Movie Poster
March of the Penguins
Luc Jacquet
80 min.


Penguins have got it rough.

Every year they march some ungodly number of miles across the antarctic ice. They mate. They huddle together in a big group to protect themselves from the cold. Then it gets difficult. An egg is produced. First it sits on the females feet, insulated under a stomach flap from the searing cold. But the females have to return to the ocean to feed. So in a tensely orchestrated ballet, like something out of a bank heist movie, the egg is delicately transferred from the female's feet to the male's feet. If the egg is dropped the liquid insides freeze solid in a matter of seconds, killing the penguin larva and expanding, cracking open the egg.
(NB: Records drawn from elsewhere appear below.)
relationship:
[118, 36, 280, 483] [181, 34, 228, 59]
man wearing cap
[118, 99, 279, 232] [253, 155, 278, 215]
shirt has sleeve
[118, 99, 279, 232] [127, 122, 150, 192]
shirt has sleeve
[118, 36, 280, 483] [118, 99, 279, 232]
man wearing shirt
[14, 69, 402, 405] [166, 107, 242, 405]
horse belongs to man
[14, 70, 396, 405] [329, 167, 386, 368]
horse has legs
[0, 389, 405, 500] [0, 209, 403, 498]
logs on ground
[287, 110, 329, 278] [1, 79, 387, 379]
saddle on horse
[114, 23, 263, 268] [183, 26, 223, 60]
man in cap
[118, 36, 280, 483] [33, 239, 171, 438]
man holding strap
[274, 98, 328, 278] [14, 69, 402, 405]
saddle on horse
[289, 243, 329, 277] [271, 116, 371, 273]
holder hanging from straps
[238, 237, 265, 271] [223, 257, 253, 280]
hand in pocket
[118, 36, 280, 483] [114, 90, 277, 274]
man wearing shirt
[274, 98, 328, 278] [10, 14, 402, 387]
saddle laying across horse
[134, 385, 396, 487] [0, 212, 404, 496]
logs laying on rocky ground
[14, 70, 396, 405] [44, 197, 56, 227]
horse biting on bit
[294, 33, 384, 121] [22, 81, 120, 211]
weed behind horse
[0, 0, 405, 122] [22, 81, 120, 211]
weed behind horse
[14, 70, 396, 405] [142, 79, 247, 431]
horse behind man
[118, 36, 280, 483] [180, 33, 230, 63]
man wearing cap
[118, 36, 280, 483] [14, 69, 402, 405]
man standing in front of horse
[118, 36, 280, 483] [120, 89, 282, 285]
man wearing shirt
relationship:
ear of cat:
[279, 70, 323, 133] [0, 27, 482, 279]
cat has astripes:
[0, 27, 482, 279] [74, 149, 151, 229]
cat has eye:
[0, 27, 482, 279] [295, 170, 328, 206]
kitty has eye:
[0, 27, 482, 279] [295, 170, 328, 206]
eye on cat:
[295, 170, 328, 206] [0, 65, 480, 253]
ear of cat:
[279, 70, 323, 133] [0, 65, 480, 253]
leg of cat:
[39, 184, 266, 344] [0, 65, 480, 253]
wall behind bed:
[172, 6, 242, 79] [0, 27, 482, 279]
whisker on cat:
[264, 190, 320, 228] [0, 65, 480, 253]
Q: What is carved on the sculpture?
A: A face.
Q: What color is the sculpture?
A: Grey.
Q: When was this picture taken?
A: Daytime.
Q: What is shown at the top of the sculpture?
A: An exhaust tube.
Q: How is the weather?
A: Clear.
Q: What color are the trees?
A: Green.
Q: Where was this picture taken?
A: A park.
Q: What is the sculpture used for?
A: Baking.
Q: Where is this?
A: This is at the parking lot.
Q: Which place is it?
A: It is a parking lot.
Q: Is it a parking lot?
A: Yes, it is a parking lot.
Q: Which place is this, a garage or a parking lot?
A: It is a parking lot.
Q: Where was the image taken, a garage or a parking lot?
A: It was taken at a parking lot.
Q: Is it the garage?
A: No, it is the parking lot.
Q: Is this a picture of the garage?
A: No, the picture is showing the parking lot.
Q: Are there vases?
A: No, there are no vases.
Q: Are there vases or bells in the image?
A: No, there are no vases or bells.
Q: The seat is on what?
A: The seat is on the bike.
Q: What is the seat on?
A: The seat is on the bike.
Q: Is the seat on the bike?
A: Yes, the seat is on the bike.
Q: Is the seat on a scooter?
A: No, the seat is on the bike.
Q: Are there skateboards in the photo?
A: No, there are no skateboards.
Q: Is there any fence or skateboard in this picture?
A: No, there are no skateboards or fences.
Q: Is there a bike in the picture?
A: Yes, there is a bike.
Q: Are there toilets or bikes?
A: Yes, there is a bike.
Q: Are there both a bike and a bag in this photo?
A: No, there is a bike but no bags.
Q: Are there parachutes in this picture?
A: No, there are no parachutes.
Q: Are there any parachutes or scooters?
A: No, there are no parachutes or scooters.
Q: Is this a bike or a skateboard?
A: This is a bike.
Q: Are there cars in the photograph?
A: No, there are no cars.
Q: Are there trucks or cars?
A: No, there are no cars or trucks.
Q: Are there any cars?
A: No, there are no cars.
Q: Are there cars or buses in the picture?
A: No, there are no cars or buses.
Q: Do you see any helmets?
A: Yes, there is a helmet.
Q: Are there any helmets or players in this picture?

When the transfer is successful the female returns to the ocean to feed for several months. Meanwhile the males huddle together in the perpetual night watching the Aurora Australis, huddling together against the wind and not eating. That's right, the males, barely moving in the cold, eat nothing for months. Eventually the eggs hatch and the females head back, at very nearly the same time. The males cough what's left of their stomachs into the new chicks mouths and wait the last few days for the females. Each set goes back and forth to the ocean collecting food several more times. Then, after spending the whole winter in the middle of the antarctic desert, they return to the ocean to frolick and feast for a few months before starting it all over again.

That's it. That's the procedure for penguin mating. And people think they've got it rough. But in the animal world, without luxuries like Jagermeister, Red Bull and Tropix Night Club, mating can be a grueling ordeal.

March of the Penguins does a beautiful job of showing this to us. It does a considerably less great job in its explanation. Morgan Freeman does what he does best: Morgan Freeman. The narration he has been given is silly, sometimes humorously, sometimes pointlessly. "We don't know how they find their way," he says. Who does he mean? Does the scientific community not know how they find their way? Do the filmmakers not know how they find their way? Does Morgan Freeman not know? Most of the narration is pointless, as it merely restates what we can already see in the film.

Now, the film isn't fantastic. That it is several steps above the average television nature documentary is due to the big screen and the eminently photogenic nature of the penguin, it has nothing to do with being exceptionally well made. But if you like penguins, or if the thought of penguin sex titillates you (there is a very brief scene of penguin hardcore, but there are plentiful shots of penguin butt holes to keep you interested), or if, for some reason, you like Morgan Freeman, then March of the Penguins is the movie for you. If not, then it is thankful for you that the vast majority of commercially produced films do not.